My wife agreed to marriage counseling before the great divorce,
and of course, she picked the counselor. This is it; one session, one shot at redemption. I waited with bated breath for the day to arrive.
It did. We met at his office, where hope was dashed to shreds like a ship
on a coral reef, like dreams of domestic bliss made of glass and shattered on the kitchen floor with no broom to sweep them up.
We shouldn\'t get lawyers and go to court. We should have a funeral and sing, Rock of Ages, because divorce is the death of a family.
The room is nice and cold as ice, and he\'s friendly, boisterous, and bold, but here\'s the clincher, he wore an eye patch. Maybe he had surgery or some type of injury, but everything he said was drowned out by the voice in my head that screamed, \"He looks like a pirate, and no fucking pirate is going to tell me how I should have been a better husband.\" I quickly scanned the room for a cage where he kept his parrot, which usually sat on his shoulder and sang old songs of the sea. I glanced at his right hand, but conveniently it was hidden by the desk. Now I was sure. It wasn\'t a hand at all, but a hook, that he used to scratch his ass, or to spear the shreds of broken lives left over from a long day\'s work. His hand was probably a casualty, lost on a voyage to a shark he tried to advise.

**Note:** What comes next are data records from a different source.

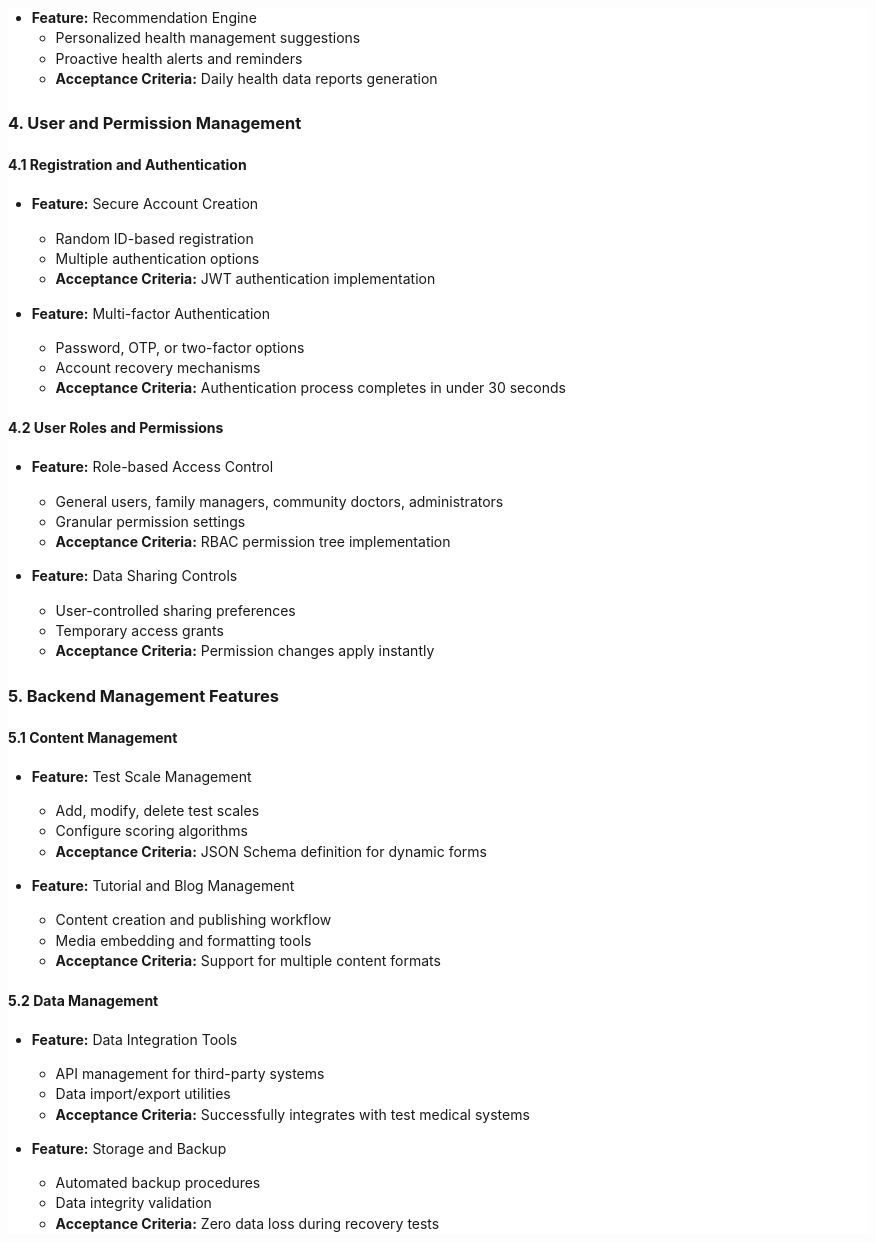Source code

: - **Feature:** Recommendation Engine
  - Personalized health management suggestions
  - Proactive health alerts and reminders
  - **Acceptance Criteria:** Daily health data reports generation

### 4. User and Permission Management

#### 4.1 Registration and Authentication

- **Feature:** Secure Account Creation
  - Random ID-based registration
  - Multiple authentication options
  - **Acceptance Criteria:** JWT authentication implementation

- **Feature:** Multi-factor Authentication
  - Password, OTP, or two-factor options
  - Account recovery mechanisms
  - **Acceptance Criteria:** Authentication process completes in under 30 seconds

#### 4.2 User Roles and Permissions

- **Feature:** Role-based Access Control
  - General users, family managers, community doctors, administrators
  - Granular permission settings
  - **Acceptance Criteria:** RBAC permission tree implementation

- **Feature:** Data Sharing Controls
  - User-controlled sharing preferences
  - Temporary access grants
  - **Acceptance Criteria:** Permission changes apply instantly

### 5. Backend Management Features

#### 5.1 Content Management

- **Feature:** Test Scale Management
  - Add, modify, delete test scales
  - Configure scoring algorithms
  - **Acceptance Criteria:** JSON Schema definition for dynamic forms

- **Feature:** Tutorial and Blog Management
  - Content creation and publishing workflow
  - Media embedding and formatting tools
  - **Acceptance Criteria:** Support for multiple content formats

#### 5.2 Data Management

- **Feature:** Data Integration Tools
  - API management for third-party systems
  - Data import/export utilities
  - **Acceptance Criteria:** Successfully integrates with test medical systems

- **Feature:** Storage and Backup
  - Automated backup procedures
  - Data integrity validation
  - **Acceptance Criteria:** Zero data loss during recovery tests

I leaned over and whispered in my wife\'s ear, \"Where did you find this fucking nut. Long John Silvers?\" The humor eluded her like the sunken treasure did the old sea dog that sat across from me. I swore if he said, \"Aye aye matey.\" I would smack him, and jack his ship, and maybe my wife and I would sail south to the Caribbean, not to the ride at Disneyland, Pirates of the Caribbean, but to the islands, where we would lie nude on the sandy beaches and drink Pina Coladas, or some other fruit-filled umbrella drink, until we were so drunk we couldn\'t see straight, and all our problems would sink like the setting sun into a brand new horizon. But the old scalawag had no pirate lingo, so the hour came and went, our money was poorly spent, and it was lunchtime, and I was bent on seafood.